*Quoted passage*.
The CAM Phaser issue is not lack of oil pressure on start up. Its the locking pin not seating correctly at shut down to save the base timing. This is the entire concept of the CAM Phasers since there is no oil pressure at start up. The timing runs on the VCT Solenoid which is oil powered so when engine is off there needs to be a way to lock the timing.
One trick that seems to work for some people with CAM Phaser rattling is before shutting down let it idle of a minute or more this somehow helps the Phaser Pin to lock better. Not a fix but a stop gap maybe until Ford addresses this.
Agreed. Under normal operation engine oil is ported to the phaser via the solenoid. The amount of oil directed to the phaser is variable, which results in advancing/ retarding the mechanical timing of the camshafts.
Agreed. The engine has no oil pressure on cold starts, and relies on the pin to “lock” the two concentric halves of the phaser together at the base timing position. It holds this position until oil pressure is sufficient to start doing its normal job again.

*Work to complete*.
(1) Condense the paragraph of the cam phaser discussion that begins "The CAM Phaser issue is not lack of oil pressure" into a short bulleted list that keeps its main facts.
(2) Extend the cam phaser discussion by one further paragraph, picking up after its final sentence.
The listing is separate material and is not part of the cam phaser discussion.

*Material provided*.
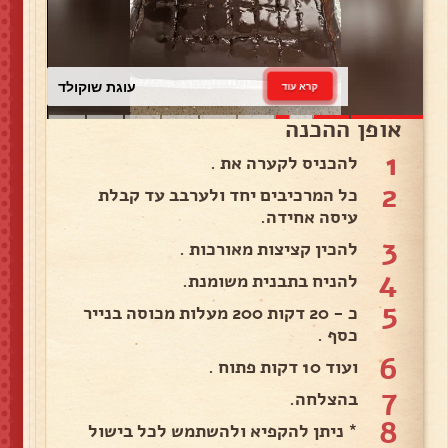
עוגת שוקולד
קרא עוד
אופן ההכנה
1
להכניס לקערה את .
2
כל המרכיבים יחד ולערבב עד קבלת
עיסה אחידה.
3
להכין קציצות מאורכות .
4
להניח בתבנית משומנת.
5
כ - 20 דקות 200 מעלות מכוסה בנייר
כסף .
6
ועוד 10 דקות פתוח .
7
בהצלחה.
8
* ניתן להקפיא ולהשתמש לכל בישול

*Solved problems*.
(1)
- The problem is not a lack of oil pressure at start-up.
- The cause is the locking pin failing to seat correctly at shutdown, which is meant to preserve the base timing.
- Cam phasers are designed around this pin because there is no oil pressure at start-up.
- Timing is controlled by the oil-powered VCT solenoid, so the timing must be locked while the engine is off.

(2)
Agreed. Those engines experiencing the loud knock for 2 seconds on a cold start are hearing it, because the pin is not locking the two halves of the phaser together. And that is the sound of the two halves slapping violently back and forth as the outer half is being suddenly driven by the timing chain (around the crankshaft). And the inner half (connected to the camshafts) vainly struggles to keep up.
For those thinking this “isn’t really a problem”, eh.. ok.
After two or three seconds, enough oil pressure exists for the solenoids and phasers to do their job.
Where we differ in opinion is the root cause.
The failure mode, as I understand it, is that on some engines, the VCT solenoids are experiencing inadequate oil pressure early in the start. This has been validated by NDE at Ford, and measured by additional instrumentation test runs on engines pulled from vehicles that had multiple VCT failures.
This sub-optimal oil pressure is believed to be a result of inadequate sealing at the megacap end of the shaft. Since oil pressure builds too slowly at the megacap following the engine start, no oil pressure makes it into the phaser to disengage the pin and resume normal operations.
So as a result the pin stays locked in FOR TOO LONG—much longer than it is supposed to. This side shearing action on the pin is what is responsible for that worn, irregular looking “ramp”. Because the pin isn’t cleanly disengaging on startup. What you are seeing in that photo is a symptom of the problem—not the root problem, which is inadequate oil pressure at the megacap.
But, you don’t see or hear this. It just happens. Over. And over. And over… until (30,000 miles later) the repeated stresses on that puny little pin result in fatigue failure, and ‘snap!’
The pin breaks.
And then the next time you go perform a cold start….. KNOCK KNOCK KNOCK.
who’s there?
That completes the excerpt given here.